Controlling Greylisting for your Domains
There is a common misconception that greylisting “delays all your mail”. It doesn’t. It delays the first email recieved from a server we’ve never seen before and then accepts everything as it comes in. This means that most of your email traffic isn’t being greylisted because it is coming from servers and organizations who email you frequently, we already have the originating IPs whitelisted here, and we accept all email. IPs are subject to occasional recycling. So every few weeks, a rogers, a bell or a google email server may have to pass greylist. But then it’s business-as-usual for all the mail again.
Having said that, people sometimes ask us to exempt a domain from greylisting and we were happy to do it but it was a manual process and involved escalating the ticket to the systems group, etc.
So as of today, we’ve pushed this functionality to the member level. In your domain control panel when you manage your domain simply click on the Settings link on the Mail line and you’ll see this:
The SPF box controls if you want to have our mail servers enforce SPF checking on inbound mail destined for your addresses, while the greylisting control you check when you want to exempt your domain from greylisting.
Again, we advise you use this sparingly for specific situations and otherwise leave it on most of the time.

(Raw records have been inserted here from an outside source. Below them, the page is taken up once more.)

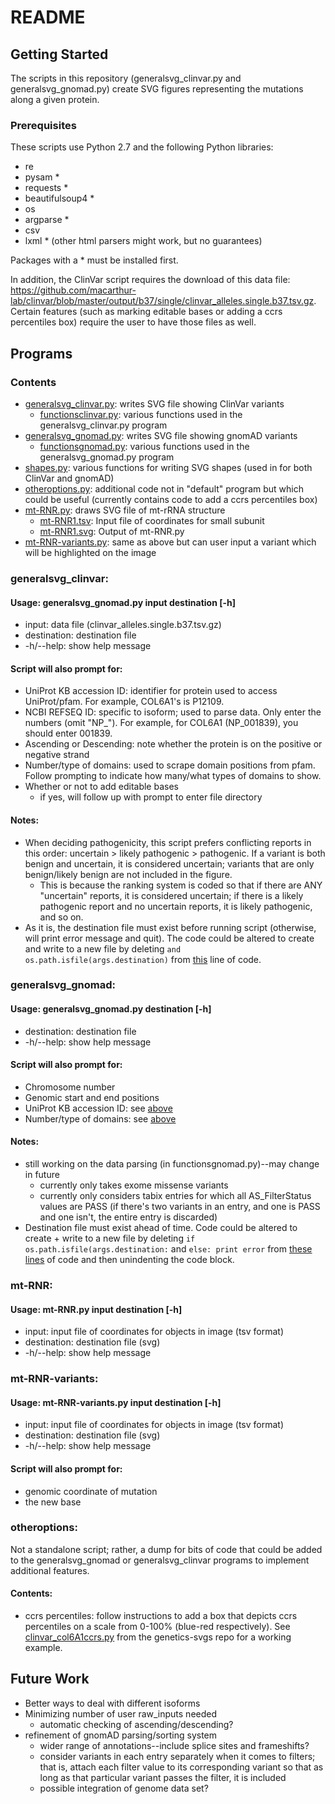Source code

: # README

## Getting Started
The scripts in this repository (generalsvg_clinvar.py and generalsvg_gnomad.py) create SVG figures representing the mutations along a given protein.

### Prerequisites
These scripts use Python 2.7 and the following Python libraries:
- re
- pysam *
- requests *
- beautifulsoup4 *
- os 
- argparse *
- csv 
- lxml * (other html parsers might work, but no guarantees)

Packages with a * must be installed first.

In addition, the ClinVar script requires the download of this data file: https://github.com/macarthur-lab/clinvar/blob/master/output/b37/single/clinvar_alleles.single.b37.tsv.gz.  Certain features (such as marking editable bases or adding a ccrs percentiles box) require the user to have those files as well.

## Programs
### Contents
- [generalsvg_clinvar.py](generalsvg_clinvar.py): writes SVG file showing ClinVar variants
  - [functionsclinvar.py](functionsclinvar.py): various functions used in the generalsvg_clinvar.py program
- [generalsvg_gnomad.py](generalsvg_clinvar.py): writes SVG file showing gnomAD variants
  - [functionsgnomad.py](functionsgnomad.py): various functions used in the generalsvg_gnomad.py program
- [shapes.py](shapes.py): various functions for writing SVG shapes (used in for both ClinVar and gnomAD)
- [otheroptions.py](otheroptions.py): additional code not in "default" program but which could be useful (currently contains code to add a ccrs percentiles box)
- [mt-RNR.py](mt-RNR.py): draws SVG file of mt-rRNA structure
  - [mt-RNR1.tsv](mt-RNR1.tsv): Input file of coordinates for small subunit
  - [mt-RNR1.svg](mt-RNR1.svg): Output of mt-RNR.py
- [mt-RNR-variants.py](mt-RNR-variants.py): same as above but can user input a variant which will be highlighted on the image
### generalsvg_clinvar:

#### Usage: generalsvg_gnomad.py input destination [-h]
- input: data file (clinvar_alleles.single.b37.tsv.gz)
- destination: destination file
- -h/--help: show help message

#### Script will also prompt for:
- UniProt KB accession ID: identifier for protein used to access UniProt/pfam.  For example, COL6A1's is P12109. 
- NCBI REFSEQ ID: specific to isoform; used to parse data.  Only enter the numbers (omit "NP_").  For example, for COL6A1 (NP_001839), you should enter 001839.
- Ascending or Descending: note whether the protein is on the positive or negative strand
- Number/type of domains: used to scrape domain positions from pfam.  Follow prompting to indicate how many/what types of domains to show.
- Whether or not to add editable bases
  - if yes, will follow up with prompt to enter file directory

#### Notes:
- When deciding pathogenicity, this script prefers conflicting reports in this order: uncertain > likely pathogenic > pathogenic.  If a variant is both benign and uncertain, it is considered uncertain; variants that are only benign/likely benign are not included in the figure.
  - This is because the ranking system is coded so that if there are ANY "uncertain" reports, it is considered uncertain; if there is a likely pathogenic report and no uncertain reports, it is likely pathogenic, and so on.
- As it is, the destination file must exist before running script (otherwise, will print error message and quit). The code could be altered to create and write to a new file by deleting `and os.path.isfile(args.destination)` from [this](https://github.com/xjenny2/genetics-svgs-final/blob/75bfab5b1b99c582cc2cf6f4714cd06bf0e926e5/generalsvg_clinvar.py#L13) line of code.

### generalsvg_gnomad:

#### Usage: generalsvg_gnomad.py destination [-h]
- destination: destination file
- -h/--help: show help message

#### Script will also prompt for:
- Chromosome number
- Genomic start and end positions
- UniProt KB accession ID: see [above](#script-will-also-prompt-for)
- Number/type of domains: see [above](#script-will-also-prompt-for)

#### Notes:
- still working on the data parsing (in functionsgnomad.py)--may change in future
  - currently only takes exome missense variants
  - currently only considers tabix entries for which all AS_FilterStatus values are PASS (if there's two variants in an entry, and one is PASS and one isn't, the entire entry is discarded)
- Destination file must exist ahead of time.  Code could be altered to create + write to a new file by deleting `if os.path.isfile(args.destination:` and `else: print error` from [these](https://github.com/xjenny2/genetics-svgs-final/blob/75bfab5b1b99c582cc2cf6f4714cd06bf0e926e5/generalsvg_gnomad.py#L13) [lines](https://github.com/xjenny2/genetics-svgs-final/blob/698da93c3bceda3f2280dd4ae8d22658e40080c0/generalsvg_gnomad.py#L226-#L227) of code and then unindenting the code block.

### mt-RNR: 

#### Usage: mt-RNR.py input destination [-h]
- input: input file of coordinates for objects in image (tsv format)
- destination: destination file (svg)
- -h/--help: show help message

### mt-RNR-variants:

#### Usage: mt-RNR-variants.py input destination [-h]
- input: input file of coordinates for objects in image (tsv format)
- destination: destination file (svg)
- -h/--help: show help message

#### Script will also prompt for:
- genomic coordinate of mutation
- the new base

### otheroptions:
Not a standalone script; rather, a dump for bits of code that could be added to the generalsvg_gnomad or generalsvg_clinvar programs to implement additional features.  

#### Contents:
- ccrs percentiles: follow instructions to add a box that depicts ccrs percentiles on a scale from 0-100% (blue-red respectively).  See [clinvar_col6A1ccrs.py](https://github.com/xjenny2/genetics-svgs/blob/master/venv/clinvar6a1ccrs.py) from the genetics-svgs repo for a working example.

## Future Work
- Better ways to deal with different isoforms
- Minimizing number of user raw_inputs needed
  - automatic checking of ascending/descending?
- refinement of gnomAD parsing/sorting system
  - wider range of annotations--include splice sites and frameshifts?
  - consider variants in each entry separately when it comes to filters; that is, attach each filter value to its corresponding variant so that as long as that particular variant passes the filter, it is included
  - possible integration of genome data set?
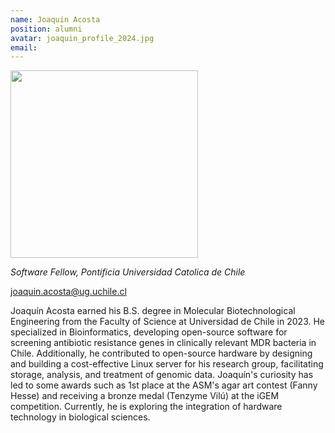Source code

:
 ```yaml
---
name: Joaquin Acosta
position: alumni
avatar: joaquin_profile_2024.jpg
email: 
---
```


<img width="300" src="{{site.baseurl}}/images/people/{{page.avatar}}" data-action="zoom">

_Software Fellow, Pontificia Universidad Catolica de Chile_<br>

<i class="fa fa-envelope-o"></i> joaquin.acosta@ug.uchile.cl

Joaquín Acosta earned his B.S. degree in Molecular Biotechnological Engineering from the Faculty of Science at Universidad de Chile in 2023. He specialized in Bioinformatics, developing open-source software for screening antibiotic resistance genes in clinically relevant MDR bacteria in Chile. Additionally, he contributed to open-source hardware by designing and building a cost-effective Linux server for his research group, facilitating storage, analysis, and treatment of genomic data. Joaquín's curiosity has led to some awards such as 1st place at the ASM's agar art contest (Fanny Hesse) and receiving a bronze medal (Tenzyme Vilú) at the iGEM competition. Currently, he is exploring the integration of hardware technology in biological sciences.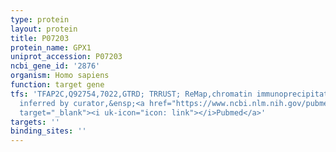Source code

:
 ```yaml
---
type: protein
layout: protein
title: P07203
protein_name: GPX1
uniprot_accession: P07203
ncbi_gene_id: '2876'
organism: Homo sapiens
function: target gene
tfs: 'TFAP2C,Q92754,7022,GTRD; TRRUST; ReMap,chromatin immunoprecipitation assay;
  inferred by curator,&ensp;<a href="https://www.ncbi.nlm.nih.gov/pubmed/?term=22964634%5Buid%5D"
  target="_blank"><i uk-icon="icon: link"></i>Pubmed</a>'
targets: ''
binding_sites: ''
---
```

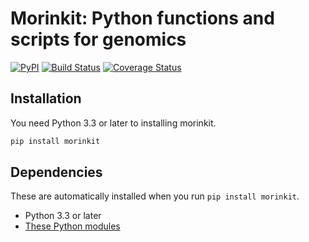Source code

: # Morinkit: Python functions and scripts for genomics

[![PyPI](https://img.shields.io/pypi/v/morinkit.svg)](https://pypi.python.org/pypi/morinkit)
[![Build Status](https://img.shields.io/travis/morinlab/morinkit/master.svg)](https://travis-ci.org/morinlab/morinkit)
[![Coverage Status](https://img.shields.io/codecov/c/github/morinlab/morinkit/master.svg)](https://codecov.io/gh/morinlab/morinkit/branch/master)

## Installation

You need Python 3.3 or later to installing morinkit. 

```bash
pip install morinkit
```

## Dependencies

These are automatically installed when you run `pip install morinkit`. 

* Python 3.3 or later
* [These Python modules](requirements.txt)
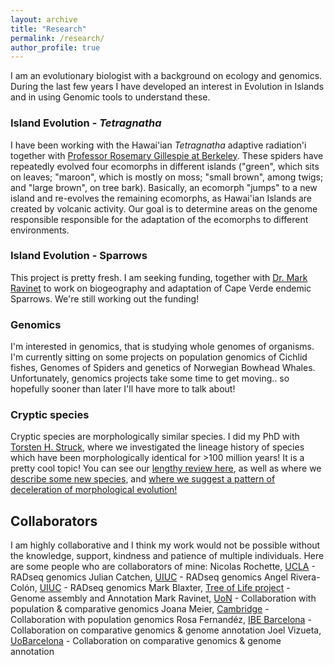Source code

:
 ```yaml
---
layout: archive
title: "Research"
permalink: /research/
author_profile: true
---
```


I am an evolutionary biologist with a background on ecology and genomics. During the last few years I have developed an interest in Evolution in Islands and in using Genomic tools to understand these.

### Island Evolution - *Tetragnatha* ### 
I have been working with the Hawai'ian *Tetragnatha* adaptive radiation'i together with [Professor Rosemary Gillespie at Berkeley](https://nature.berkeley.edu/evolab/). These spiders have repeatedly evolved four ecomorphs in different islands ("green", which sits on leaves; "maroon", which is mostly on moss; "small brown", among twigs; and "large brown", on tree bark). Basically, an ecomorph "jumps" to a new island and re-evolves the remaining ecomorphs, as Hawai'ian Islands are created by volcanic activity.
Our goal is to determine areas on the genome responsible responsible for the adaptation of the ecomorphs to different environments.

### Island Evolution - Sparrows ###
This project is pretty fresh. I am seeking funding, together with [Dr. Mark Ravinet](https://www.nottingham.ac.uk/research/groups/cells-organisms-and-molecular-genetics/people/mark.ravinet) to work on biogeography and adaptation of Cape Verde endemic Sparrows. We're still working out the funding!

### Genomics ###
I'm interested in genomics, that is studying whole genomes of organisms. I'm currently sitting on some projects on population genomics of Cichlid fishes, Genomes of Spiders and genetics of Norwegian Bowhead Whales. Unfortunately, genomics projects take some time to get moving.. so hopefully sooner than later I'll have more to talk about!

### Cryptic species ###
Cryptic species are morphologically similar species. I did my PhD with [Torsten H. Struck](https://www.nhm.uio.no/english/about/organization/research-collections/people/torsths/), where we investigated the lineage history of species which have been morphologically identical for >100 million years! It is a pretty cool topic! You can see our [lengthy review here](https://www.sciencedirect.com/science/article/abs/pii/S0169534717302902), as well as where we [describe some new species](https://www.sciencedirect.com/science/article/pii/S1055790319303975), and [where we suggest a pattern of deceleration of morphological evolution!](https://onlinelibrary.wiley.com/doi/full/10.1111/evo.13884)


Collaborators
----
I am highly collaborative and I think my work would not be possible without the knowledge, support, kindness and patience of multiple individuals. Here are some people who are collaborators of mine:
Nicolas Rochette, [UCLA](https://scholar.google.com/citations?user=DFqQtXgAAAAJ&hl=en) - RADseq genomics
Julian Catchen, [UIUC](http://catchenlab.life.illinois.edu/)  - RADseq genomics
Angel Rivera-Colón, [UIUC](http://catchenlab.life.illinois.edu/)  - RADseq genomics
Mark Blaxter, [Tree of Life project](https://www.sanger.ac.uk/person/blaxter-mark/) - Genome assembly and Annotation
Mark Ravinet, [UoN](https://www.nottingham.ac.uk/research/groups/cells-organisms-and-molecular-genetics/people/mark.ravinet) - Collaboration with population & comparative genomics
Joana Meier, [Cambridge](https://joanameier.ch/) - Collaboration with population genomics
Rosa Fernandéz, [IBE Barcelona](https://rmfernandezgarcia0.wixsite.com/metazomics) - Collaboration on comparative genomics & genome annotation
Joel Vizueta, [UoBarcelona](https://scholar.google.com/citations?user=CTBqqSsAAAAJ&hl=en) - Collaboration on comparative genomics & genome annotation
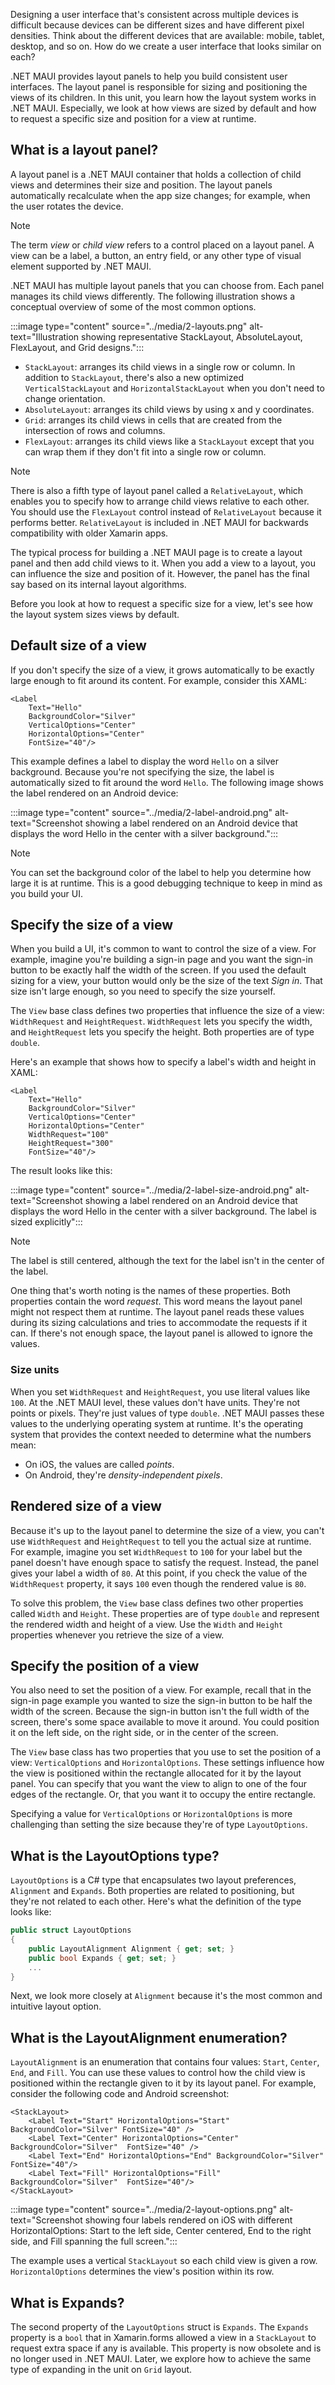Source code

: Designing a user interface that's consistent across multiple devices is difficult because devices can be different sizes and have different pixel densities. Think about the different devices that are available: mobile, tablet, desktop, and so on. How do we create a user interface that looks similar on each?

.NET MAUI provides layout panels to help you build consistent user interfaces. The layout panel is responsible for sizing and positioning the views of its children. In this unit, you learn how the layout system works in .NET MAUI. Especially, we look at how views are sized by default and how to request a specific size and position for a view at runtime.

## What is a layout panel?

A layout panel is a .NET MAUI container that holds a collection of child views and determines their size and position. The layout panels automatically recalculate when the app size changes; for example, when the user rotates the device.

> [!NOTE]
> The term *view* or *child view* refers to a control placed on a layout panel. A view can be a label, a button, an entry field, or any other type of visual element supported by .NET MAUI.

.NET MAUI has multiple layout panels that you can choose from. Each panel manages its child views differently. The following illustration shows a conceptual overview of some of the most common options.

:::image type="content" source="../media/2-layouts.png" alt-text="Illustration showing representative StackLayout, AbsoluteLayout, FlexLayout, and Grid designs.":::

- `StackLayout`: arranges its child views in a single row or column. In addition to `StackLayout`, there's also a new optimized `VerticalStackLayout` and `HorizontalStackLayout` when you don't need to change orientation.
- `AbsoluteLayout`: arranges its child views by using x and y coordinates.
- `Grid`: arranges its child views in cells that are created from the intersection of rows and columns.
- `FlexLayout`: arranges its child views like a `StackLayout` except that you can wrap them if they don't fit into a single row or column.

> [!NOTE]
> There is also a fifth type of layout panel called a `RelativeLayout`, which enables you to specify how to arrange child views relative to each other. You should use the `FlexLayout` control instead of `RelativeLayout` because it performs better. `RelativeLayout` is included in .NET MAUI for backwards compatibility with older Xamarin apps.

The typical process for building a .NET MAUI page is to create a layout panel and then add child views to it. When you add a view to a layout, you can influence the size and position of it. However, the panel has the final say based on its internal layout algorithms.

Before you look at how to request a specific size for a view, let's see how the layout system sizes views by default.

## Default size of a view

If you don't specify the size of a view, it grows automatically to be exactly large enough to fit around its content. For example, consider this XAML:

```xaml
<Label
    Text="Hello"
    BackgroundColor="Silver"
    VerticalOptions="Center"
    HorizontalOptions="Center" 
    FontSize="40"/>
```

This example defines a label to display the word `Hello` on a silver background. Because you're not specifying the size, the label is automatically sized to fit around the word `Hello`. The following image shows the label rendered on an Android device:

:::image type="content" source="../media/2-label-android.png" alt-text="Screenshot showing a label rendered on an Android device that displays the word Hello in the center with a silver background.":::

> [!NOTE]
> You can set the background color of the label to help you determine how large it is at runtime. This is a good debugging technique to keep in mind as you build your UI.

## Specify the size of a view

When you build a UI, it's common to want to control the size of a view. For example, imagine you're building a sign-in page and you want the sign-in button to be exactly half the width of the screen. If you used the default sizing for a view, your button would only be the size of the text *Sign in*. That size isn't large enough, so you need to specify the size yourself.

The `View` base class defines two properties that influence the size of a view: `WidthRequest` and `HeightRequest`. `WidthRequest` lets you specify the width, and `HeightRequest` lets you specify the height. Both properties are of type `double`.

Here's an example that shows how to specify a label's width and height in XAML:

```xaml
<Label
    Text="Hello"
    BackgroundColor="Silver"
    VerticalOptions="Center"
    HorizontalOptions="Center"
    WidthRequest="100"
    HeightRequest="300"
    FontSize="40"/>
```

The result looks like this:

:::image type="content" source="../media/2-label-size-android.png" alt-text="Screenshot showing a label rendered on an Android device that displays the word Hello in the center with a silver background. The label is sized explicitly":::

> [!NOTE] 
> The label is still centered, although the text for the label isn't in the center of the label.

One thing that's worth noting is the names of these properties. Both properties contain the word *request*. This word means the layout panel might not respect them at runtime. The layout panel reads these values during its sizing calculations and tries to accommodate the requests if it can. If there's not enough space, the layout panel is allowed to ignore the values.

### Size units

When you set `WidthRequest` and `HeightRequest`, you use literal values like `100`. At the .NET MAUI level, these values don't have units. They're not points or pixels. They're just values of type `double`. .NET MAUI passes these values to the underlying operating system at runtime. It's the operating system that provides the context needed to determine what the numbers mean:

- On iOS, the values are called *points*.
- On Android, they're *density-independent pixels*.

## Rendered size of a view

Because it's up to the layout panel to determine the size of a view, you can't use `WidthRequest` and `HeightRequest` to tell you the actual size at runtime. For example, imagine you set `WidthRequest` to `100` for your label but the panel doesn't have enough space to satisfy the request. Instead, the panel gives your label a width of `80`. At this point, if you check the value of the `WidthRequest` property, it says `100` even though the rendered value is `80`.

To solve this problem, the `View` base class defines two other properties called `Width` and `Height`. These properties are of type `double` and represent the rendered width and height of a view. Use the `Width` and `Height` properties whenever you retrieve the size of a view.

## Specify the position of a view

You also need to set the position of a view. For example, recall that in the sign-in page example you wanted to size the sign-in button to be half the width of the screen. Because the sign-in button isn't the full width of the screen, there's some space available to move it around. You could position it on the left side, on the right side, or in the center of the screen.

The `View` base class has two properties that you use to set the position of a view: `VerticalOptions` and `HorizontalOptions`. These settings influence how the view is positioned within the rectangle allocated for it by the layout panel. You can specify that you want the view to align to one of the four edges of the rectangle. Or, that you want it to occupy the entire rectangle.

Specifying a value for `VerticalOptions` or `HorizontalOptions` is more challenging than setting the size because they're of type `LayoutOptions`.

## What is the LayoutOptions type?

`LayoutOptions` is a C# type that encapsulates two layout preferences, `Alignment` and `Expands`. Both properties are related to positioning, but they're not related to each other. Here's what the definition of the type looks like:

```csharp
public struct LayoutOptions
{
    public LayoutAlignment Alignment { get; set; }
    public bool Expands { get; set; }
    ...
}
```

Next, we look more closely at `Alignment` because it's the most common and intuitive layout option.

## What is the LayoutAlignment enumeration?

`LayoutAlignment` is an enumeration that contains four values: `Start`, `Center`, `End`, and `Fill`. You can use these values to control how the child view is positioned within the rectangle given to it by its layout panel. For example, consider the following code and Android screenshot:

```xaml
<StackLayout>
    <Label Text="Start" HorizontalOptions="Start" BackgroundColor="Silver" FontSize="40" />
    <Label Text="Center" HorizontalOptions="Center" BackgroundColor="Silver"  FontSize="40" />
    <Label Text="End" HorizontalOptions="End" BackgroundColor="Silver"  FontSize="40"/>
    <Label Text="Fill" HorizontalOptions="Fill" BackgroundColor="Silver"  FontSize="40"/>
</StackLayout>
```

:::image type="content" source="../media/2-layout-options.png" alt-text="Screenshot showing four labels rendered on iOS with different HorizontalOptions: Start to the left side, Center centered, End to the right side, and Fill spanning the full screen.":::

The example uses a vertical `StackLayout` so each child view is given a row. `HorizontalOptions` determines the view's position within its row.

## What is Expands?

The second property of the `LayoutOptions` struct is `Expands`. The `Expands` property is a `bool` that in Xamarin.forms allowed a view in a `StackLayout` to request extra space if any is available. This property is now obsolete and is no longer used in .NET MAUI. Later, we explore how to achieve the same type of expanding in the unit on `Grid` layout.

(If you haven’t ported your domain to the new system and you ask for a greylisting exemption, we are now asking you to port your domain to the new system and enable it directly. Even though the DNS cutover from the old system to the new system takes a few hours, the greylisting exemption kicks in immediately)
Oakwine says
Is there a way to view what email has been collected by you as spam?
Mark Jeftovic says
When we are greylisting we aren’t collecting any email. We are telling a previously unknown mailserver “Try back later” (basically by outputting a 400 series result code which means “temporary failure”)
At that point, it is up to the sending mail server to try back. Any mailserver that does NOT retry (and I cannot stress this following point enough), is seriously broken. It’s a pretty basic tenet of all network connected mail servers to adhere to the basic result codes of their delivery attempts.
The effectiveness of greylisting owes to the fact that most spammers don’t run compliant mail servers.